[[ Materials provided, beginning ]]

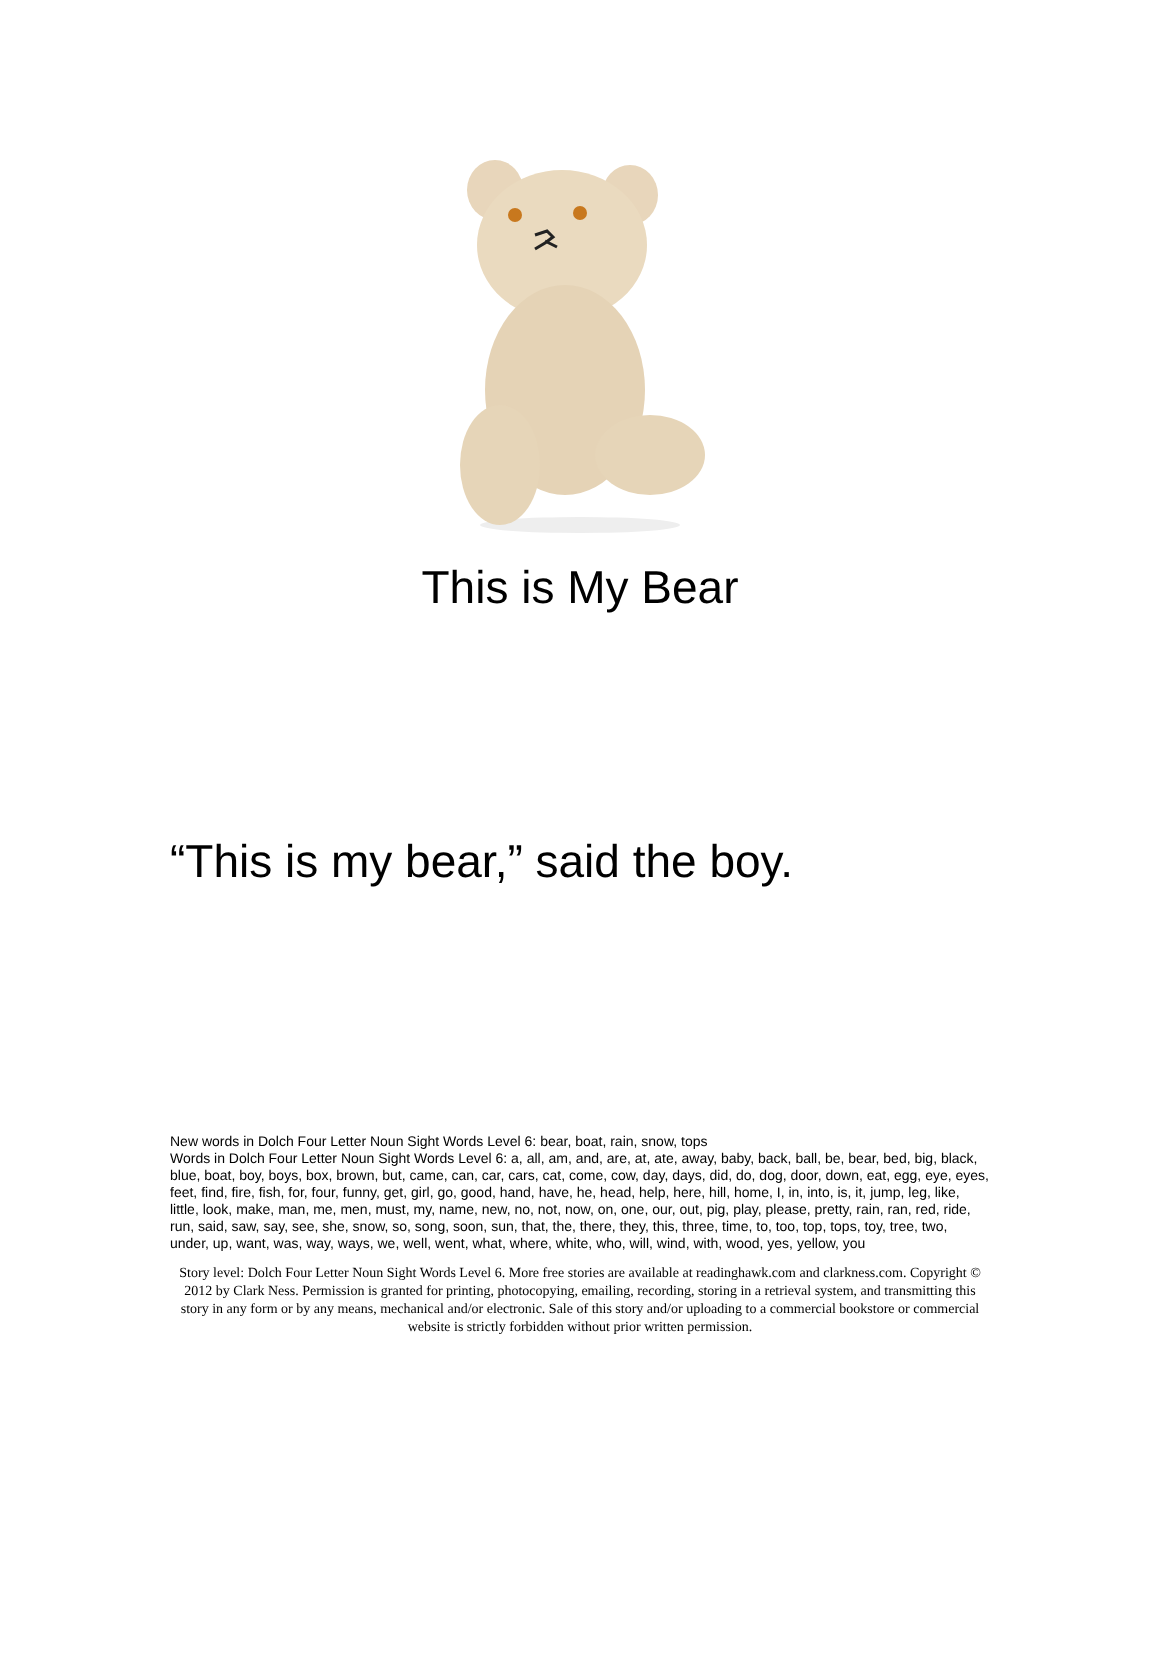This is My Bear
“This is my bear,” said the boy.
New words in Dolch Four Letter Noun Sight Words Level 6: bear, boat, rain, snow, tops
Words in Dolch Four Letter Noun Sight Words Level 6: a, all, am, and, are, at, ate, away, baby, back, ball, be, bear, bed, big, black, blue, boat, boy, boys, box, brown, but, came, can, car, cars, cat, come, cow, day, days, did, do, dog, door, down, eat, egg, eye, eyes, feet, find, fire, fish, for, four, funny, get, girl, go, good, hand, have, he, head, help, here, hill, home, I, in, into, is, it, jump, leg, like, little, look, make, man, me, men, must, my, name, new, no, not, now, on, one, our, out, pig, play, please, pretty, rain, ran, red, ride, run, said, saw, say, see, she, snow, so, song, soon, sun, that, the, there, they, this, three, time, to, too, top, tops, toy, tree, two, under, up, want, was, way, ways, we, well, went, what, where, white, who, will, wind, with, wood, yes, yellow, you
Story level: Dolch Four Letter Noun Sight Words Level 6. More free stories are available at readinghawk.com and clarkness.com. Copyright © 2012 by Clark Ness. Permission is granted for printing, photocopying, emailing, recording, storing in a retrieval system, and transmitting this story in any form or by any means, mechanical and/or electronic. Sale of this story and/or uploading to a commercial bookstore or commercial website is strictly forbidden without prior written permission.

[[ Materials provided, end ]]

### Goal of the exercise:
In your copy, include no pictures; print every line above exactly.

### Output for this exercise:
This is My Bear
“This is my bear,” said the boy.
New words in Dolch Four Letter Noun Sight Words Level 6: bear, boat, rain, snow, tops
Words in Dolch Four Letter Noun Sight Words Level 6: a, all, am, and, are, at, ate, away, baby, back, ball, be, bear, bed, big, black, blue, boat, boy, boys, box, brown, but, came, can, car, cars, cat, come, cow, day, days, did, do, dog, door, down, eat, egg, eye, eyes, feet, find, fire, fish, for, four, funny, get, girl, go, good, hand, have, he, head, help, here, hill, home, I, in, into, is, it, jump, leg, like, little, look, make, man, me, men, must, my, name, new, no, not, now, on, one, our, out, pig, play, please, pretty, rain, ran, red, ride, run, said, saw, say, see, she, snow, so, song, soon, sun, that, the, there, they, this, three, time, to, too, top, tops, toy, tree, two, under, up, want, was, way, ways, we, well, went, what, where, white, who, will, wind, with, wood, yes, yellow, you
Story level: Dolch Four Letter Noun Sight Words Level 6. More free stories are available at readinghawk.com and clarkness.com. Copyright © 2012 by Clark Ness. Permission is granted for printing, photocopying, emailing, recording, storing in a retrieval system, and transmitting this story in any form or by any means, mechanical and/or electronic. Sale of this story and/or uploading to a commercial bookstore or commercial website is strictly forbidden without prior written permission.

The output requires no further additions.